There are few parties quite like St Patrick’s Day in Dublin, and visiting teams arrive at the Aviva Stadium with trepidation every year.
This time, it’s England’s turn and although they arrive as double Six Nations champions Eddie Jones’ side will have their work cut out if they are to preserve their unbeaten record.
Here we look back at some of their classic St Patrick’s Day weekend displays:
Ireland revel in English misery
Getting one over on England is always a satisfying feeling, but condemning them to the wooden spoon? On St Patrick’s Day? Now that is something else.
Believe it or not, England began the 1983 Five Nations as favourites for the title with the bookmakers – making their subsequent collapse all the more surprising.
A French victory at Twickenham and a draw in Cardiff was the worst way for them to start, and it only got worse when Scotland left London with the win.
It left Ireland, who had won two of their three matches, in the exciting position of ensuring England ended the campaign winless.

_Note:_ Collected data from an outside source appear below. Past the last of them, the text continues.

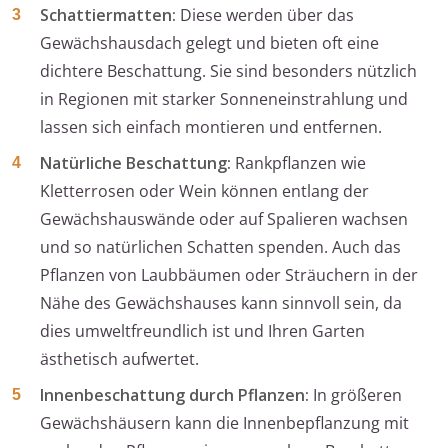
Schattiermatten:
Diese werden über das
Gewächshausdach gelegt und bieten oft eine
dichtere Beschattung. Sie sind besonders nützlich
in Regionen mit starker Sonneneinstrahlung und
lassen sich einfach montieren und entfernen.
Natürliche Beschattung:
Rankpflanzen wie
Kletterrosen oder Wein können entlang der
Gewächshauswände oder auf Spalieren wachsen
und so natürlichen Schatten spenden. Auch das
Pflanzen von Laubbäumen oder Sträuchern in der
Nähe des Gewächshauses kann sinnvoll sein, da
dies umweltfreundlich ist und Ihren Garten
ästhetisch aufwertet.
Innenbeschattung durch Pflanzen:
In größeren
Gewächshäusern kann die Innenbepflanzung mit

What more motivation did they need?
A master display from fly-half Ollie Campbell, who scored a try, kicked a conversion and slotted over five penalties, plus a score from Fergus Slattery, confirmed a 25-15 win for Willie John McBride’s men.
In a tight tournament, France went on to lift the title on points difference – but it did not take away the special feeling of beating England.
A new hero
It is hard to think of Irish rugby pre-Brian O’Driscoll, such is the impact the great man has had, but his breakthrough in 2000 was one of the most special individual displays seen in the year five nations became six.
Ireland had not beaten France for 17 years but a new millennium brought fresh hope and O’Driscoll was at its heart – scoring three magical tries in the tight win.
England may have obliterated Ireland 50-18 on the opening weekend, but two convincing wins against Italy and Scotland got the men in green back on track.
France were a different proposition, but O’Driscoll did not flinch showing amazing pace, skill and tenacity – encapsulated brilliantly for the match-winner as he picked up a loose ball, burst through a gap and sped off to the line.
On the day Ireland won 27-25 and found a new hero, one who inspired a whole generation.
Johnson’s boys denied Grand Slam
Martin Johnson almost created a riot when his England side refused to move from what Ireland perceived to be their spot before the national anthems in 2003 – forcing then President Mary McAleese to muddy her shoes in her pre-match ceremonial introductions.
That day England ran riot, winning their long-coveted Grand Slam under Sir Clive Woodward. Wind the clock on eight years, and Ireland refused to let then-coach Johnson get his way again.
With the St Patrick’s Day party in full swing, Ireland had little left to play for other than pride – and revenge – as Johnson’s England looked to repeat that achievement and win the Grand Slam again.
But Ireland’s relentless refusal to lose saw them batter England in every department. Up front, their strength was mighty while their defence refused to let England’s playmakers settle.
Tommy Bowe and O’Driscoll scored the tries, while Jonathan Sexton was accurate with the boot in the convincing 24-8 victory.
England may have won the Six Nations, but Ireland made sure it was a St Patrick’s Day to remember.
BOD’s farewell party
Under head coach Joe Schmidt, Ireland were the coming force in a tight tournament.
In 2014, Ireland lost to England, but England lost to France, while France’s defeat to Wales left an exciting final day with three sides in contention.
England did their job, convincingly beating Italy in Rome, leaving France and Ireland’s contest in Paris as the decider.
And what a decider it was. Sexton’s try cancelled out two early penalties from Maxime Machenaud before Andrew Trimble crossed minutes later.
— Irish Rugby (@IrishRugby) March 14, 2017
France regained their composure and hit back through Brice Dulin – leading 13-12 at the break – but the inspirational Sexton grabbed his second to lead at the break.
France reduced the gap through hooker Dimitri Szarzewski, creating a tense and nervy final 20 minutes.
But Ireland, marshalled by the great O’Driscoll, hung on – lifting the title for the first time in five years and giving O’Driscoll the greatest send off.